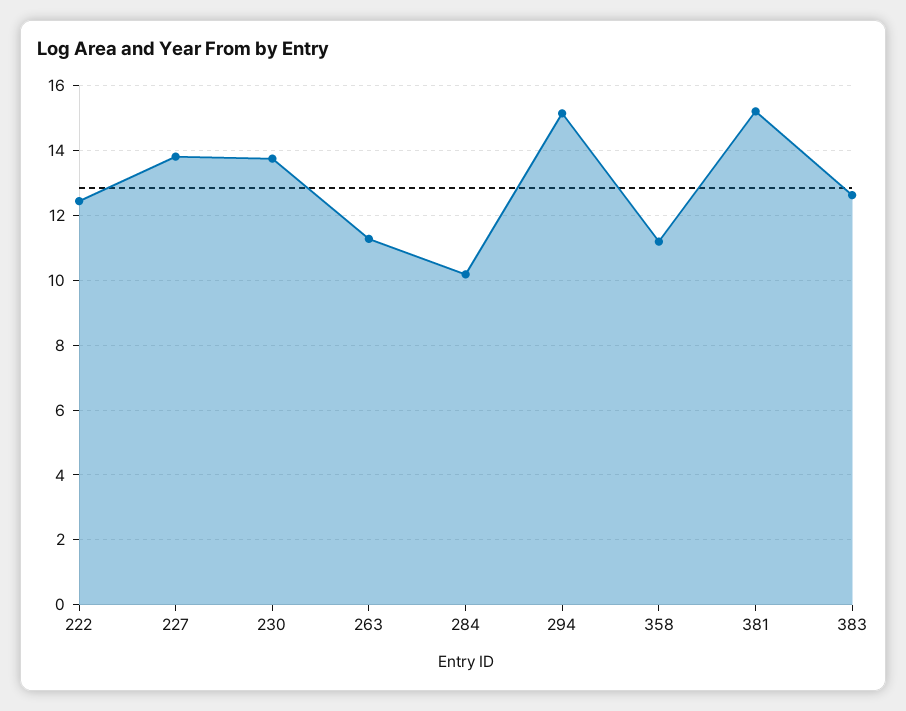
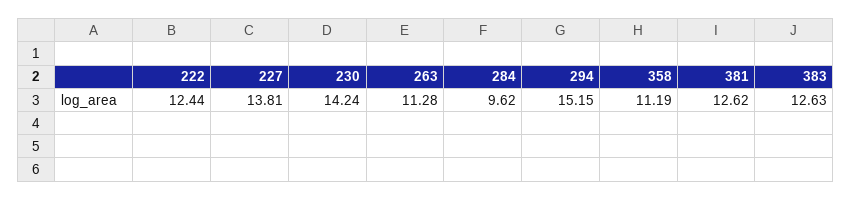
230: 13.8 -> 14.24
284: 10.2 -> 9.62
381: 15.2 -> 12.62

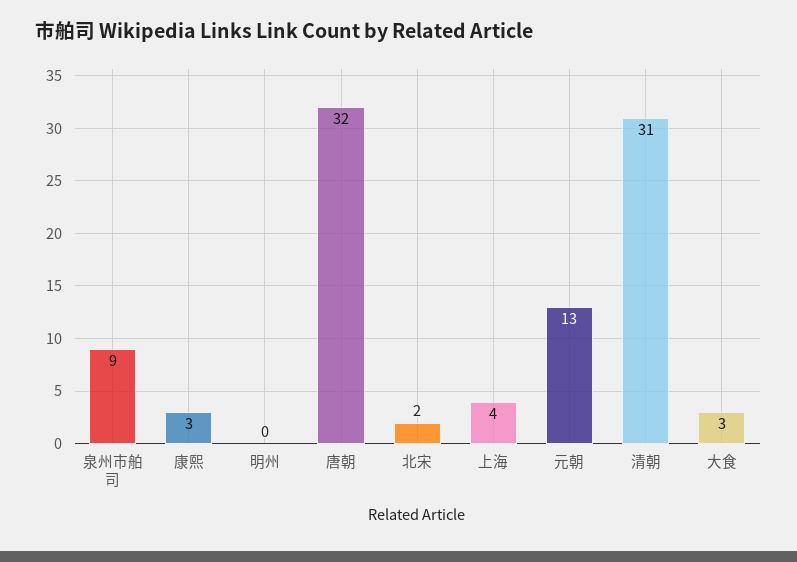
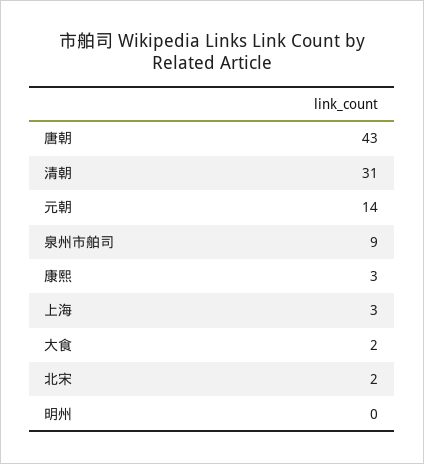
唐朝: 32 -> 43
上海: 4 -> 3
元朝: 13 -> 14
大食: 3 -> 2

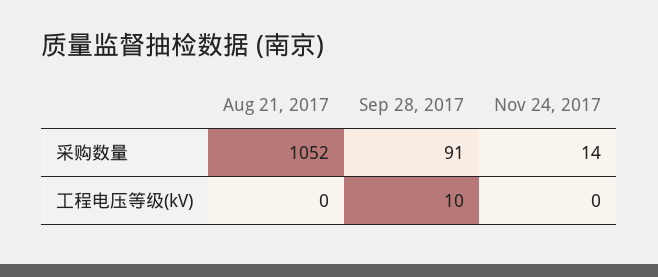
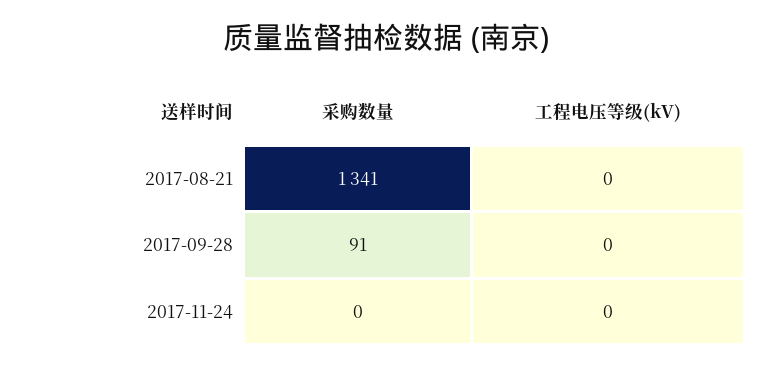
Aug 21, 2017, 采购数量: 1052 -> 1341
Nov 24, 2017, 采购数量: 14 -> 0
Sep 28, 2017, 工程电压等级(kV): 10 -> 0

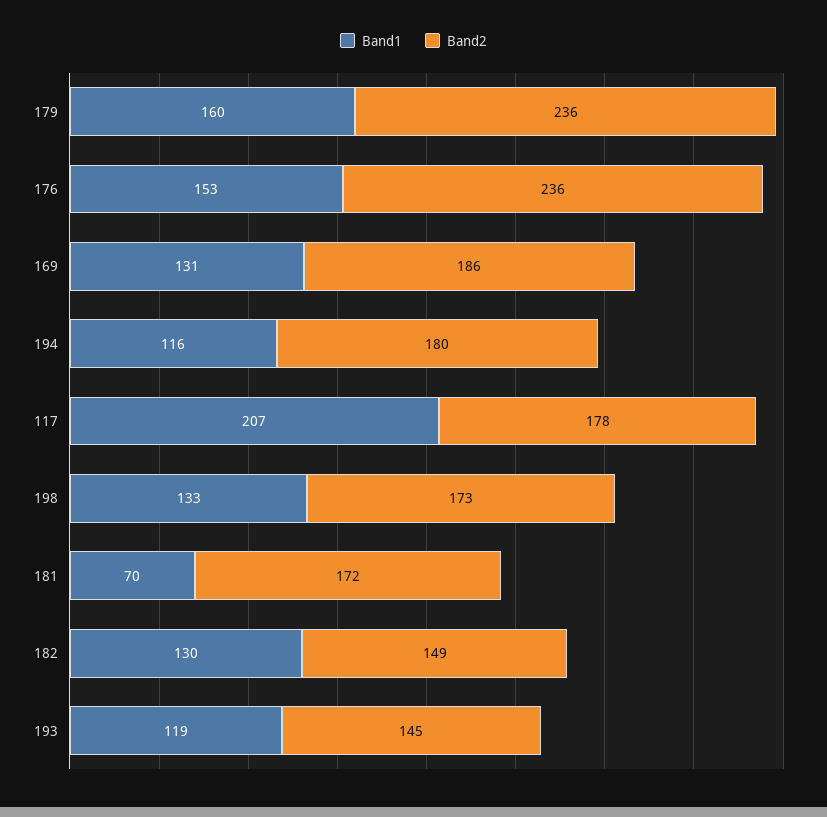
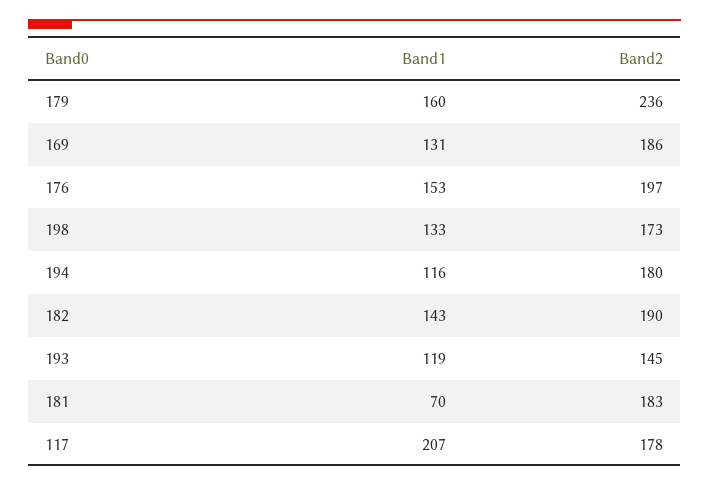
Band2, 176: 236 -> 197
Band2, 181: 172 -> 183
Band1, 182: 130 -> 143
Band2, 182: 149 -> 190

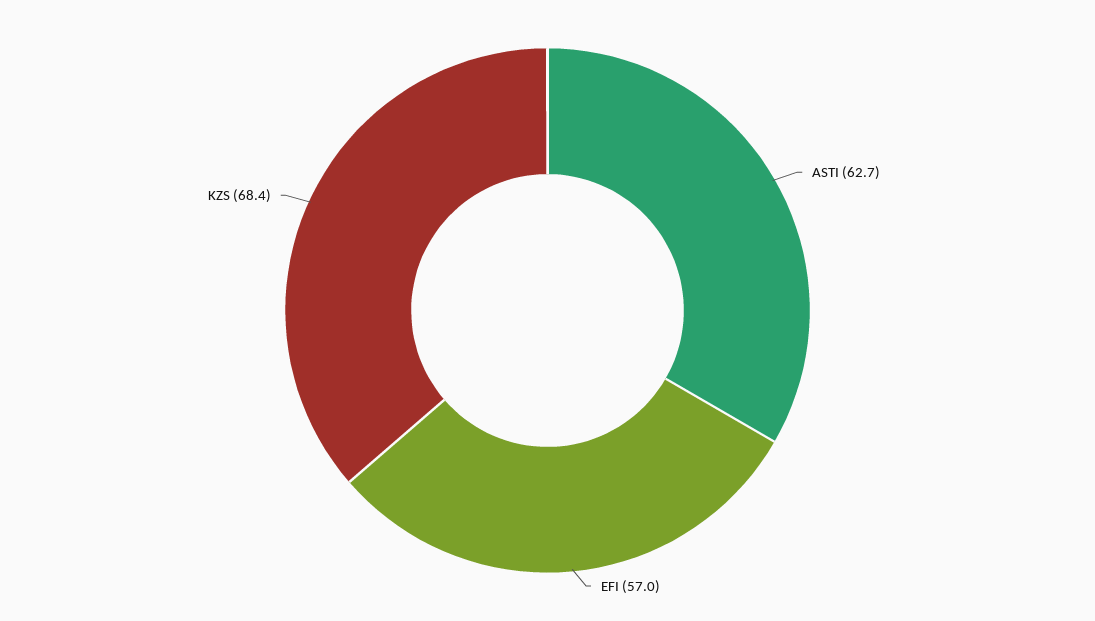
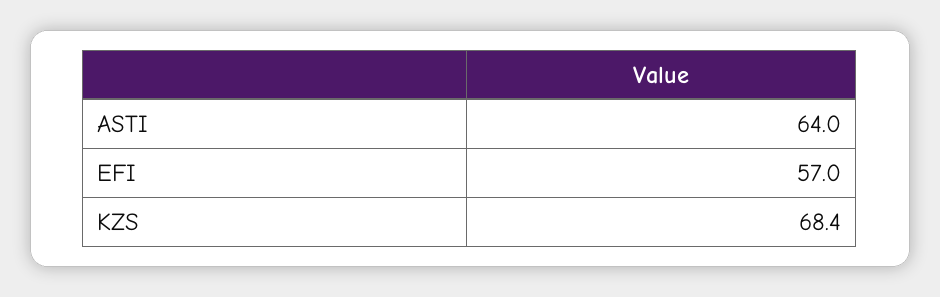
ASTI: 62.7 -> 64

* * * * * * *

● **EXERCISE OBJECTIVE**: Every line above that holds the string "采购数量" should be copied out.

● **OUTPUT**:
Aug 21, 2017, 采购数量: 1052 -> 1341
Nov 24, 2017, 采购数量: 14 -> 0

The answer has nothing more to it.